🤖 AI Summary
Existing general-purpose vision-language models lack the structured spatiotemporal representation capabilities required for autonomous driving, struggling to model geometric relationships, scene context, and motion patterns. This work proposes a hierarchical world cognition architecture that establishes a three-level cognitive hierarchy—scene, agent, and goal—and, for the first time, explicitly integrates human-like driving decision-making mechanisms into the representation learning of vision-language models. Building upon a pretrained vision-language foundation, the method jointly incorporates scene understanding, modeling of key agent behaviors, and short-term goal generation to enable driving-specific reasoning. Evaluated on the NAVSIM benchmark, the proposed approach achieves state-of-the-art performance among purely visual methods on both PDMS and EPDMS metrics.
📝 Abstract
Recent end-to-end autonomous driving approaches have leveraged Vision-Language Models (VLMs) to enhance planning capabilities in complex driving scenarios. However, VLMs are inherently trained as generalist models, lacking specialized understanding of driving-specific reasoning in 3D space and time. When applied to autonomous driving, these models struggle to establish structured spatial-temporal representations that capture geometric relationships, scene context, and motion patterns critical for safe trajectory planning. To address these limitations, we propose SGDrive, a novel framework that explicitly structures the VLM's representation learning around driving-specific knowledge hierarchies. Built upon a pre-trained VLM backbone, SGDrive decomposes driving understanding into a scene-agent-goal hierarchy that mirrors human driving cognition: drivers first perceive the overall environment (scene context), then attend to safety-critical agents and their behaviors, and finally formulate short-term goals before executing actions.

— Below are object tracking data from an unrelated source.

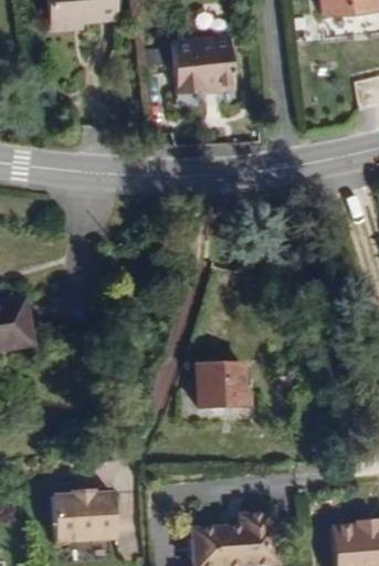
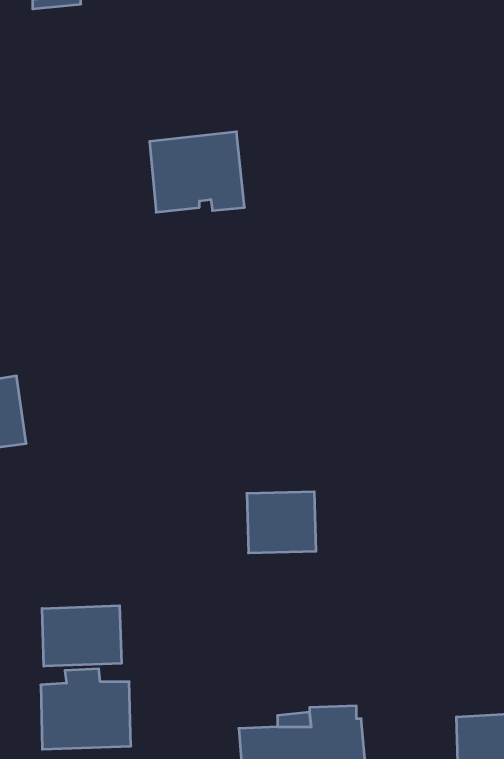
building: [169,39,234,94] -> [150,132,245,212]
building: none -> [42,606,121,666]

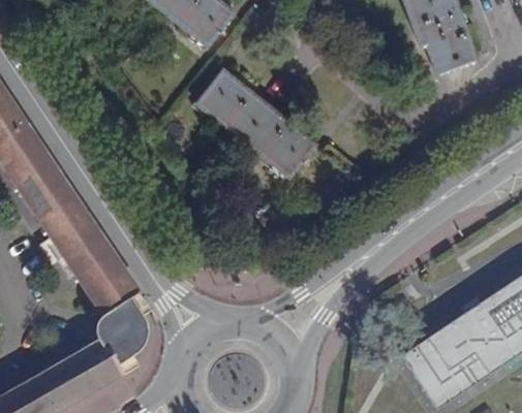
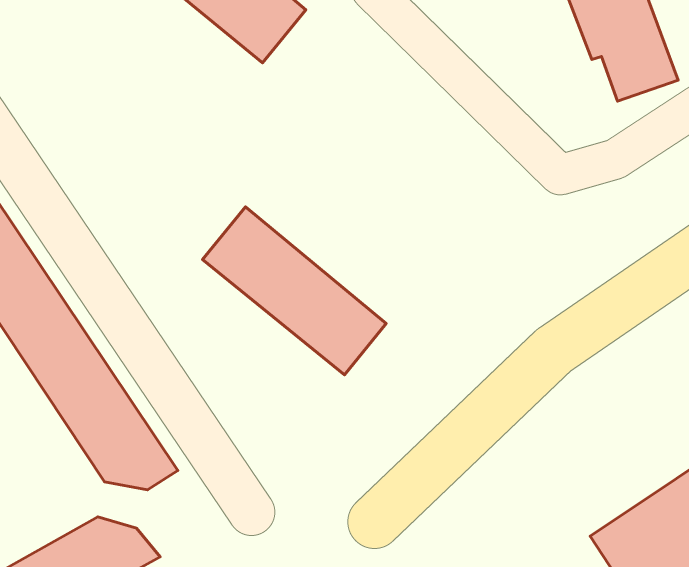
building: [194,67,313,176] -> [202,207,386,375]
building: [98,309,152,364] -> none

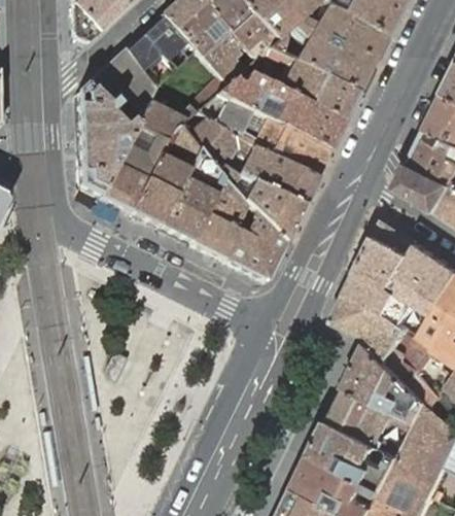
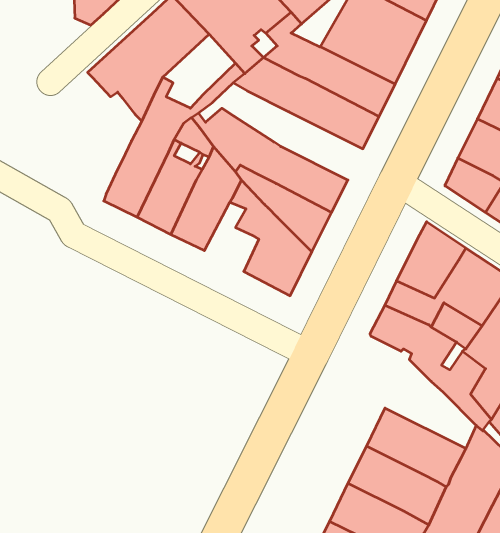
building: [75,81,134,196] -> none
building: [197,91,330,177] -> none
building: [189,197,238,259] -> none
building: [350,337,431,416] -> none

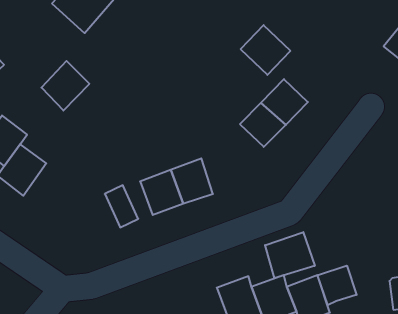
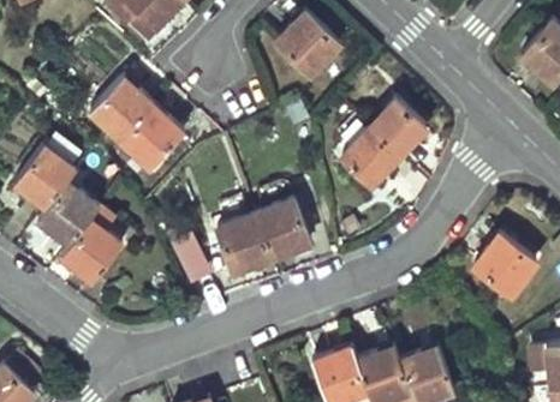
building: [241,25,290,75] -> [276,12,339,74]
building: none -> [115,106,183,175]
building: none -> [61,205,123,282]
building: none -> [472,234,535,294]
building: [265,232,315,278] -> none
building: [317,266,357,305] -> none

This hierarchical decomposition provides the structured spatial-temporal representation that generalist VLMs lack, integrating multi-level information into a compact yet comprehensive format for trajectory planning. Extensive experiments on the NAVSIM benchmark demonstrate that SGDrive achieves state-of-the-art performance among camera-only methods on both PDMS and EPDMS, validating the effectiveness of hierarchical knowledge structuring for adapting generalist VLMs to autonomous driving.